EXERCISE PROMPT
Every word of the data must be reproduced in your reply exactly.

TASK MATERIAL
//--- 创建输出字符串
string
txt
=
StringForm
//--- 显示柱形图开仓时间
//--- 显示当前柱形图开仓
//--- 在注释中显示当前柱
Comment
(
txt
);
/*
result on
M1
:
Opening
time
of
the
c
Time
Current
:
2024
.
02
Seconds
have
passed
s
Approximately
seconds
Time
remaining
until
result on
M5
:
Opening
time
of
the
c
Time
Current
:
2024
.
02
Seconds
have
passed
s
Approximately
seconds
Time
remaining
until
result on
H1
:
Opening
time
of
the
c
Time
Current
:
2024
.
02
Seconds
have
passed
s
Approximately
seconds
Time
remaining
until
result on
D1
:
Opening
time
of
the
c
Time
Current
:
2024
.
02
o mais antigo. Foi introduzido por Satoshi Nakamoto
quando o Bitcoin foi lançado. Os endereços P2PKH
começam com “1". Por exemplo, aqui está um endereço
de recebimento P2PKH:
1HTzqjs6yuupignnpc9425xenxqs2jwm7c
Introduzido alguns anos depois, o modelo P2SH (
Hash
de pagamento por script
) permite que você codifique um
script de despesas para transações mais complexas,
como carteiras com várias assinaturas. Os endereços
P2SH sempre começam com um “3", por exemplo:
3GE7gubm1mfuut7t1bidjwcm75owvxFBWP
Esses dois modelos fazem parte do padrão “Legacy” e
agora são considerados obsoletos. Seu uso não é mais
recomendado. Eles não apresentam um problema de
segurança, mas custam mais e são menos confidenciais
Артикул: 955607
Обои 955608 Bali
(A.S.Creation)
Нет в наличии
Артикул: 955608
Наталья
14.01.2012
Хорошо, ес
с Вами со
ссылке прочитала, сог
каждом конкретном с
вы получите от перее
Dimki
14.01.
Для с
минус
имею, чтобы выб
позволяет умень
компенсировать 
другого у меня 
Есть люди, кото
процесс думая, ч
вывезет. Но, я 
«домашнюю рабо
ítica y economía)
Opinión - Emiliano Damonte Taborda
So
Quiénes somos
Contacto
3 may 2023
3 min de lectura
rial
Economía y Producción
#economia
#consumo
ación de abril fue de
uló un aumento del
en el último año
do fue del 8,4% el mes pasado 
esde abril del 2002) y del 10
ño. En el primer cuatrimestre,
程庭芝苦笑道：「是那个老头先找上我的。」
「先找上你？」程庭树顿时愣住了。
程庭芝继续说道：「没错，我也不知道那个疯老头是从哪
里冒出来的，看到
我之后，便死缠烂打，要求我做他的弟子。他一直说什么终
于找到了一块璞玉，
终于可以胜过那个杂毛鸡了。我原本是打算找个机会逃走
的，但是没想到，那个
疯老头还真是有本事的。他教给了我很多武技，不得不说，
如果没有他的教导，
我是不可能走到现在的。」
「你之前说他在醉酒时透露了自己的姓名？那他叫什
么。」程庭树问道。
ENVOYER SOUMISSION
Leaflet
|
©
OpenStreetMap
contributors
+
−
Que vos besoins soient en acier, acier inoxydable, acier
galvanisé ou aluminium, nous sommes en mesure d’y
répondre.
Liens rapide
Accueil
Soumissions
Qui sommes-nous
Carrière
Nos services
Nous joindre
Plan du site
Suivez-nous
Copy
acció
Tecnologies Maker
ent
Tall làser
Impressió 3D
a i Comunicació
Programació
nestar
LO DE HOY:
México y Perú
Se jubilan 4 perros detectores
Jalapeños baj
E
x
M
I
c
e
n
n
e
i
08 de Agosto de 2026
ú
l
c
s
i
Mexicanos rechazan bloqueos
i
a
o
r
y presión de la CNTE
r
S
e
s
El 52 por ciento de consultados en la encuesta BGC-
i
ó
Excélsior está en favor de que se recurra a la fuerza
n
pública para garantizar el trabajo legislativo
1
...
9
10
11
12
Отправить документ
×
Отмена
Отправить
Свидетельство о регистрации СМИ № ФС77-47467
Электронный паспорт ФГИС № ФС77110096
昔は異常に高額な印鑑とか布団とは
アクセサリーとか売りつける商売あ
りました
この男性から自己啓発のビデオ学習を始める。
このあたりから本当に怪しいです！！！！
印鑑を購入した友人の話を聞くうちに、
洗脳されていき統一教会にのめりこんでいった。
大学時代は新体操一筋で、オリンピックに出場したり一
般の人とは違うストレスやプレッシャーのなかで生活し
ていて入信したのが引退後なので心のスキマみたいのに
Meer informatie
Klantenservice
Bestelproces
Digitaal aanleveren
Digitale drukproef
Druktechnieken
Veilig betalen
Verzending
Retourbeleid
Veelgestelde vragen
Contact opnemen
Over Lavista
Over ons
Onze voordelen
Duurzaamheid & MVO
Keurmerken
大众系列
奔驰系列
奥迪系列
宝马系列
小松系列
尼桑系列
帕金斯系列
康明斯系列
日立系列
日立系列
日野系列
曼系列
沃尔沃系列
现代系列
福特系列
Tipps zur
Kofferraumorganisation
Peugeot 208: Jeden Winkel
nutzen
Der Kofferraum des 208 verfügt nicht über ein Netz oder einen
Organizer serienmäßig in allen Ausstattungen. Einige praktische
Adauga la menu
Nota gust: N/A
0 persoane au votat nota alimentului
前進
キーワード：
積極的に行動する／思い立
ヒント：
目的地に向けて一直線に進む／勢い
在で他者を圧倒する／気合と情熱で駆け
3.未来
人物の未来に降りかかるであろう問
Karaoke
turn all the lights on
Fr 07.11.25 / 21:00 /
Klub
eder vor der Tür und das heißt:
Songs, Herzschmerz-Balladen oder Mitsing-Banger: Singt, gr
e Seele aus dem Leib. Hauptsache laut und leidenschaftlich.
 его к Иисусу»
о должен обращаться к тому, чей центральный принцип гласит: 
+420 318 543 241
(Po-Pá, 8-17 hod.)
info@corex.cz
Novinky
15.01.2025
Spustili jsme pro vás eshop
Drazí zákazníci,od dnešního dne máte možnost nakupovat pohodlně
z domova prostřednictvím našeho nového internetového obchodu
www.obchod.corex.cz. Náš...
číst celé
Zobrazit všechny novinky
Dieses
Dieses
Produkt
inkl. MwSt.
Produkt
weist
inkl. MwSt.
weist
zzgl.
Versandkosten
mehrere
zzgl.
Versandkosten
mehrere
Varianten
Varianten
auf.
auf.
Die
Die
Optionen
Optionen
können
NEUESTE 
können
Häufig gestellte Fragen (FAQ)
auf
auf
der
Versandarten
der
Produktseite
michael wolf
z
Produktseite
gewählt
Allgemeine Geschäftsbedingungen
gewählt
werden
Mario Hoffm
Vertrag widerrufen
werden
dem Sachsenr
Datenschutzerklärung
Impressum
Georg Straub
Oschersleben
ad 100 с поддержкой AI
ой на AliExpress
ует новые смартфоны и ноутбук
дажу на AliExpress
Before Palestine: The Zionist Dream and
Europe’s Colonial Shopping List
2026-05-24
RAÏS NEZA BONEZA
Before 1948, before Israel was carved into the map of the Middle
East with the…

RESPONSE TO THIS EXERCISE
//--- 创建输出字符串
string
txt
=
StringForm
//--- 显示柱形图开仓时间
//--- 显示当前柱形图开仓
//--- 在注释中显示当前柱
Comment
(
txt
);
/*
result on
M1
:
Opening
time
of
the
c
Time
Current
:
2024
.
02
Seconds
have
passed
s
Approximately
seconds
Time
remaining
until
result on
M5
:
Opening
time
of
the
c
Time
Current
:
2024
.
02
Seconds
have
passed
s
Approximately
seconds
Time
remaining
until
result on
H1
:
Opening
time
of
the
c
Time
Current
:
2024
.
02
Seconds
have
passed
s
Approximately
seconds
Time
remaining
until
result on
D1
:
Opening
time
of
the
c
Time
Current
:
2024
.
02
o mais antigo. Foi introduzido por Satoshi Nakamoto
quando o Bitcoin foi lançado. Os endereços P2PKH
começam com “1". Por exemplo, aqui está um endereço
de recebimento P2PKH:
1HTzqjs6yuupignnpc9425xenxqs2jwm7c
Introduzido alguns anos depois, o modelo P2SH (
Hash
de pagamento por script
) permite que você codifique um
script de despesas para transações mais complexas,
como carteiras com várias assinaturas. Os endereços
P2SH sempre começam com um “3", por exemplo:
3GE7gubm1mfuut7t1bidjwcm75owvxFBWP
Esses dois modelos fazem parte do padrão “Legacy” e
agora são considerados obsoletos. Seu uso não é mais
recomendado. Eles não apresentam um problema de
segurança, mas custam mais e são menos confidenciais
Артикул: 955607
Обои 955608 Bali
(A.S.Creation)
Нет в наличии
Артикул: 955608
Наталья
14.01.2012
Хорошо, ес
с Вами со
ссылке прочитала, сог
каждом конкретном с
вы получите от перее
Dimki
14.01.
Для с
минус
имею, чтобы выб
позволяет умень
компенсировать 
другого у меня 
Есть люди, кото
процесс думая, ч
вывезет. Но, я 
«домашнюю рабо
ítica y economía)
Opinión - Emiliano Damonte Taborda
So
Quiénes somos
Contacto
3 may 2023
3 min de lectura
rial
Economía y Producción
#economia
#consumo
ación de abril fue de
uló un aumento del
en el último año
do fue del 8,4% el mes pasado 
esde abril del 2002) y del 10
ño. En el primer cuatrimestre,
程庭芝苦笑道：「是那个老头先找上我的。」
「先找上你？」程庭树顿时愣住了。
程庭芝继续说道：「没错，我也不知道那个疯老头是从哪
里冒出来的，看到
我之后，便死缠烂打，要求我做他的弟子。他一直说什么终
于找到了一块璞玉，
终于可以胜过那个杂毛鸡了。我原本是打算找个机会逃走
的，但是没想到，那个
疯老头还真是有本事的。他教给了我很多武技，不得不说，
如果没有他的教导，
我是不可能走到现在的。」
「你之前说他在醉酒时透露了自己的姓名？那他叫什
么。」程庭树问道。
ENVOYER SOUMISSION
Leaflet
|
©
OpenStreetMap
contributors
+
−
Que vos besoins soient en acier, acier inoxydable, acier
galvanisé ou aluminium, nous sommes en mesure d’y
répondre.
Liens rapide
Accueil
Soumissions
Qui sommes-nous
Carrière
Nos services
Nous joindre
Plan du site
Suivez-nous
Copy
acció
Tecnologies Maker
ent
Tall làser
Impressió 3D
a i Comunicació
Programació
nestar
LO DE HOY:
México y Perú
Se jubilan 4 perros detectores
Jalapeños baj
E
x
M
I
c
e
n
n
e
i
08 de Agosto de 2026
ú
l
c
s
i
Mexicanos rechazan bloqueos
i
a
o
r
y presión de la CNTE
r
S
e
s
El 52 por ciento de consultados en la encuesta BGC-
i
ó
Excélsior está en favor de que se recurra a la fuerza
n
pública para garantizar el trabajo legislativo
1
...
9
10
11
12
Отправить документ
×
Отмена
Отправить
Свидетельство о регистрации СМИ № ФС77-47467
Электронный паспорт ФГИС № ФС77110096
昔は異常に高額な印鑑とか布団とは
アクセサリーとか売りつける商売あ
りました
この男性から自己啓発のビデオ学習を始める。
このあたりから本当に怪しいです！！！！
印鑑を購入した友人の話を聞くうちに、
洗脳されていき統一教会にのめりこんでいった。
大学時代は新体操一筋で、オリンピックに出場したり一
般の人とは違うストレスやプレッシャーのなかで生活し
ていて入信したのが引退後なので心のスキマみたいのに
Meer informatie
Klantenservice
Bestelproces
Digitaal aanleveren
Digitale drukproef
Druktechnieken
Veilig betalen
Verzending
Retourbeleid
Veelgestelde vragen
Contact opnemen
Over Lavista
Over ons
Onze voordelen
Duurzaamheid & MVO
Keurmerken
大众系列
奔驰系列
奥迪系列
宝马系列
小松系列
尼桑系列
帕金斯系列
康明斯系列
日立系列
日立系列
日野系列
曼系列
沃尔沃系列
现代系列
福特系列
Tipps zur
Kofferraumorganisation
Peugeot 208: Jeden Winkel
nutzen
Der Kofferraum des 208 verfügt nicht über ein Netz oder einen
Organizer serienmäßig in allen Ausstattungen. Einige praktische
Adauga la menu
Nota gust: N/A
0 persoane au votat nota alimentului
前進
キーワード：
積極的に行動する／思い立
ヒント：
目的地に向けて一直線に進む／勢い
在で他者を圧倒する／気合と情熱で駆け
3.未来
人物の未来に降りかかるであろう問
Karaoke
turn all the lights on
Fr 07.11.25 / 21:00 /
Klub
eder vor der Tür und das heißt:
Songs, Herzschmerz-Balladen oder Mitsing-Banger: Singt, gr
e Seele aus dem Leib. Hauptsache laut und leidenschaftlich.
 его к Иисусу»
о должен обращаться к тому, чей центральный принцип гласит: 
+420 318 543 241
(Po-Pá, 8-17 hod.)
info@corex.cz
Novinky
15.01.2025
Spustili jsme pro vás eshop
Drazí zákazníci,od dnešního dne máte možnost nakupovat pohodlně
z domova prostřednictvím našeho nového internetového obchodu
www.obchod.corex.cz. Náš...
číst celé
Zobrazit všechny novinky
Dieses
Dieses
Produkt
inkl. MwSt.
Produkt
weist
inkl. MwSt.
weist
zzgl.
Versandkosten
mehrere
zzgl.
Versandkosten
mehrere
Varianten
Varianten
auf.
auf.
Die
Die
Optionen
Optionen
können
NEUESTE 
können
Häufig gestellte Fragen (FAQ)
auf
auf
der
Versandarten
der
Produktseite
michael wolf
z
Produktseite
gewählt
Allgemeine Geschäftsbedingungen
gewählt
werden
Mario Hoffm
Vertrag widerrufen
werden
dem Sachsenr
Datenschutzerklärung
Impressum
Georg Straub
Oschersleben
ad 100 с поддержкой AI
ой на AliExpress
ует новые смартфоны и ноутбук
дажу на AliExpress
Before Palestine: The Zionist Dream and
Europe’s Colonial Shopping List
2026-05-24
RAÏS NEZA BONEZA
Before 1948, before Israel was carved into the map of the Middle
East with the…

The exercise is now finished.